1. They changed the default in March from high to medium, however Claude Code still showed high (took 1 month 3 days to notice and remediate)
2. Old sessions had the thinking tokens stripped, resuming the session made Claude stupid (took 15 days to notice and remediate)
3. System prompt to make Claude less verbose reducing coding quality (4 days - better)
All this to say... the experience of suspecting a model is getting worse while Anthropic publicly gaslights their user-base: "we never degrade model performance" is frustrating.
Yes, models are complex and deploying them at scale given their usage uptick is hard. It's clear they are playing with too many independent variables simultaneously.
However you are obligated to communicate honestly to your users to match expectations. Am I being A/B tested? When was the date of the last system prompt change? I don't need to know what changed, just that it did, etc.
Doing this proactively would certainly match expectations for a fast-moving product like this.

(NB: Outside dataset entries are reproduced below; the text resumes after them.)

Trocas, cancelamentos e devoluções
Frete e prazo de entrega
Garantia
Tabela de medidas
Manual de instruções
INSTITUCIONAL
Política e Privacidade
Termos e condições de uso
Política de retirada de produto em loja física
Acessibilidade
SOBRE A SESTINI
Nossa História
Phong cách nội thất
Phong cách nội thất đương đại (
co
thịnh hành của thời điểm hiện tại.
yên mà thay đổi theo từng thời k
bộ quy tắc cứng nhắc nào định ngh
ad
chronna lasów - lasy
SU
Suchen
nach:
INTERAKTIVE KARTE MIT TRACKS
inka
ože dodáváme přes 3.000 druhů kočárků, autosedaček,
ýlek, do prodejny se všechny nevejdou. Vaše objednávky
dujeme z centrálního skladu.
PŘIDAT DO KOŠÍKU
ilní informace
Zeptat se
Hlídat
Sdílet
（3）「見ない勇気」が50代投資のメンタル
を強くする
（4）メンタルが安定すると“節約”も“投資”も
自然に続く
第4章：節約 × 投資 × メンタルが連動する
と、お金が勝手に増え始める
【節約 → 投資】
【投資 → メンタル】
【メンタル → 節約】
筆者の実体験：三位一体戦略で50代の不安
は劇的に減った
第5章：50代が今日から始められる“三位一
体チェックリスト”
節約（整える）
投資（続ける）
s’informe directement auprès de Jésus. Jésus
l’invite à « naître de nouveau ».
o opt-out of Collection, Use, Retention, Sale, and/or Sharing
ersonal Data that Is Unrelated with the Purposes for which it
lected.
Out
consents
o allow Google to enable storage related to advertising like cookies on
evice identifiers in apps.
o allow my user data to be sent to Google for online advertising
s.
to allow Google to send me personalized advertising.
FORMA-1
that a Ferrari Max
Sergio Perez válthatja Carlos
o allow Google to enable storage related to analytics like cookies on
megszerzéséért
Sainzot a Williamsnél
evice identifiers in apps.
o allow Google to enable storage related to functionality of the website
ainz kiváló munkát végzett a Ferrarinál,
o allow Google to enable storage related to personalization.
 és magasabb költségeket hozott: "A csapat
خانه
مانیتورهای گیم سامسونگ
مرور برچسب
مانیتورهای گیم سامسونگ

To be fair to Anthropic, they did not intentionally degrade performance.
To take the opposite side, this is the quality of software you get atm when your org is all in on vibe coding everything.
None of these problems equate to degrading model performance. Completely different team. Degraded CC harness, sure.

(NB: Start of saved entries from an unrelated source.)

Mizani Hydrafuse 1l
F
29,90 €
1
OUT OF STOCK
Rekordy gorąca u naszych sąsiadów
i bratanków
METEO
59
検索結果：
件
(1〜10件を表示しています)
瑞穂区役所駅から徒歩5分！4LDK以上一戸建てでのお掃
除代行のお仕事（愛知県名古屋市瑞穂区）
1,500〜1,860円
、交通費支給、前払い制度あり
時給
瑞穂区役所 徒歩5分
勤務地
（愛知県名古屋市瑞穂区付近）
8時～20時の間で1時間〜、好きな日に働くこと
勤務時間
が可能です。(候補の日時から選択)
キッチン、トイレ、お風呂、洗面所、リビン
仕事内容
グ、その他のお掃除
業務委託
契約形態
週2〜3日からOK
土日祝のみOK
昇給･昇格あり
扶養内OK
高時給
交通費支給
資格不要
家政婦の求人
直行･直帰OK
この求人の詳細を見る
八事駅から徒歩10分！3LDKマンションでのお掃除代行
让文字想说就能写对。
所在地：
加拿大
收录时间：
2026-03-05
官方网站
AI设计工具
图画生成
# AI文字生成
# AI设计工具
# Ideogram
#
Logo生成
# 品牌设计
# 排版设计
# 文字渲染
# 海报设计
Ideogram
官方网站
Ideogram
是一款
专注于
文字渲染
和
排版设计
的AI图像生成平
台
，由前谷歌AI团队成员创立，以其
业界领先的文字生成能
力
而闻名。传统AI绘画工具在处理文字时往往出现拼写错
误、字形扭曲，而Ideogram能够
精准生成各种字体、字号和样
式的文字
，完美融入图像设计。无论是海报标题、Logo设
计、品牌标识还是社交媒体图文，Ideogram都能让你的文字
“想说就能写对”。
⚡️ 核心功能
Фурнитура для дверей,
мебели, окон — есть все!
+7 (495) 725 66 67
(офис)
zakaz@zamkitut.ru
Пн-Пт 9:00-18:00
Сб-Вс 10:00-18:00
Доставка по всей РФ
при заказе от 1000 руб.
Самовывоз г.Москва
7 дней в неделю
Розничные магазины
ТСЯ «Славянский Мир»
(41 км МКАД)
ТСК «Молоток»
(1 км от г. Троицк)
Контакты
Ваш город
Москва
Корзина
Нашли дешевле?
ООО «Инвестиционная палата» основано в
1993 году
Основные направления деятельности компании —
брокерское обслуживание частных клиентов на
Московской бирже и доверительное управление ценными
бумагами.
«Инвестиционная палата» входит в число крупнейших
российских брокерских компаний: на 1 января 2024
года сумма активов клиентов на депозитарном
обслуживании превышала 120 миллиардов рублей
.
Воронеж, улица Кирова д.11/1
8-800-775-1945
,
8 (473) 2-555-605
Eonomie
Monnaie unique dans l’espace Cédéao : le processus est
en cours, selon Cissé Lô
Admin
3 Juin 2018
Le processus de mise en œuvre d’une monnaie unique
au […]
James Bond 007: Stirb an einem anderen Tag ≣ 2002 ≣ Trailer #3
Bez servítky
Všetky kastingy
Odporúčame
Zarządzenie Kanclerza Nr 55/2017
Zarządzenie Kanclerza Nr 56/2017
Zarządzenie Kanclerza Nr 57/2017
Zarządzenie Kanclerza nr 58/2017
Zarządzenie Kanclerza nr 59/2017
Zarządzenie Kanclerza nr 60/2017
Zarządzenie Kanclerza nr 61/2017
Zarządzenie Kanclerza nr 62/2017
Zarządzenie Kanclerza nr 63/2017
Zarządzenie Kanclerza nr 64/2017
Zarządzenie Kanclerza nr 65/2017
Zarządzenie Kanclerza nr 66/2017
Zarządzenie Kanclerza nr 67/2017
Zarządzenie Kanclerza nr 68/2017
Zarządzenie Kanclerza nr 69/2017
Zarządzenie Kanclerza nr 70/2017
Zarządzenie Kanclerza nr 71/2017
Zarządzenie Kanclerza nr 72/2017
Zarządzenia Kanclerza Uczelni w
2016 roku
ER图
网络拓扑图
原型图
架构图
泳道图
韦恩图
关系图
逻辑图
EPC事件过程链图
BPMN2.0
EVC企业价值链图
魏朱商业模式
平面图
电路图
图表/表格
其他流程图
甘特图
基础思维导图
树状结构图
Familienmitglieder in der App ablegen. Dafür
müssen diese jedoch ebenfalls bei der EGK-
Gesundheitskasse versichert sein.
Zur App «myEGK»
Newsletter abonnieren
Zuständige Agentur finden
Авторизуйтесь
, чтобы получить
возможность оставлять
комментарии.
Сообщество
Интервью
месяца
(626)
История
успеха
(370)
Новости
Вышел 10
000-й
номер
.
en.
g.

> Anthropic publicly gaslights their user-base: "we never degrade model performance" is frustrating.
They're not gaslighting anyone here: they're very clear that the model itself, as in Opus 4.7, was not degraded in any way (i.e. if you take them at their word, they do not drop to lower quantisations of Claude during peak load).

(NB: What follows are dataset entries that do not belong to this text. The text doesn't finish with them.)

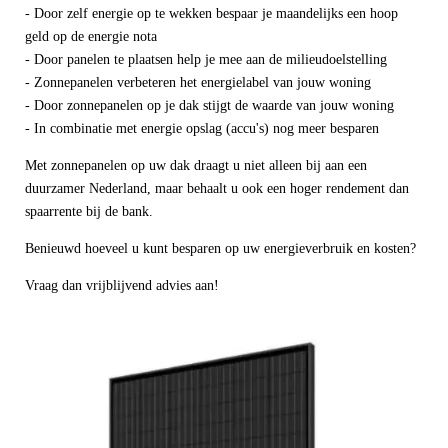
- Door zelf energie op te wekken bespaar je maandelijks een hoop
geld op de energie nota
- Door panelen te plaatsen help je mee aan de milieudoelstelling
- Zonnepanelen verbeteren het energielabel van jouw woning
- Door zonnepanelen op je dak stijgt de waarde van jouw woning
- In combinatie met energie opslag (accu's) nog meer besparen
Met zonnepanelen op uw dak draagt u niet alleen bij aan een
duurzamer Nederland, maar behaalt u ook een hoger rendement dan
spaarrente bij de bank.
Benieuwd hoeveel u kunt besparen op uw energieverbruik en kosten?
Vraag dan vrijblijvend advies aan!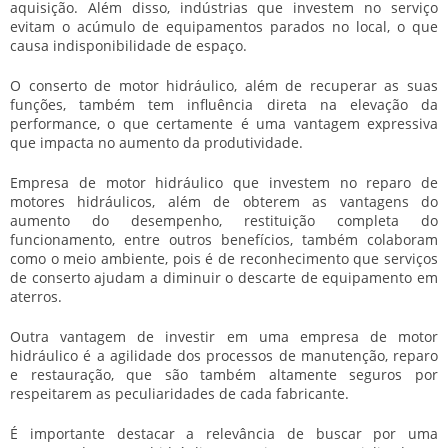
aquisição. Além disso, indústrias que investem no serviço
evitam o acúmulo de equipamentos parados no local, o que
causa indisponibilidade de espaço.
O conserto de motor hidráulico, além de recuperar as suas
funções, também tem influência direta na elevação da
performance, o que certamente é uma vantagem expressiva
que impacta no aumento da produtividade.
Empresa de motor hidráulico
que investem no reparo de
motores hidráulicos, além de obterem as vantagens do
aumento do desempenho, restituição completa do
funcionamento, entre outros benefícios, também colaboram
como o meio ambiente, pois é de reconhecimento que serviços
de conserto ajudam a diminuir o descarte de equipamento em
aterros.
Outra vantagem de investir em uma
empresa de motor
hidráulico
é a agilidade dos processos de manutenção, reparo
e restauração, que são também altamente seguros por
respeitarem as peculiaridades de cada fabricante.
É importante destacar a relevância de buscar por uma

However, the infrastructure around it - Claude Code, etc - is very much subject to change, and I agree that they should manage these changes better and ensure that they are well-communicated.
> 2. Old sessions had the thinking tokens stripped, resuming the session made Claude stupid (took 15 days to notice and remediate)
This one was egregious: after a one hour user pause, apparently they cleared the cache and then continued to apply “forgetting” for the rest of the session after the resume!
Seems like a very basic software engineering error that would be caught by normal unit testing.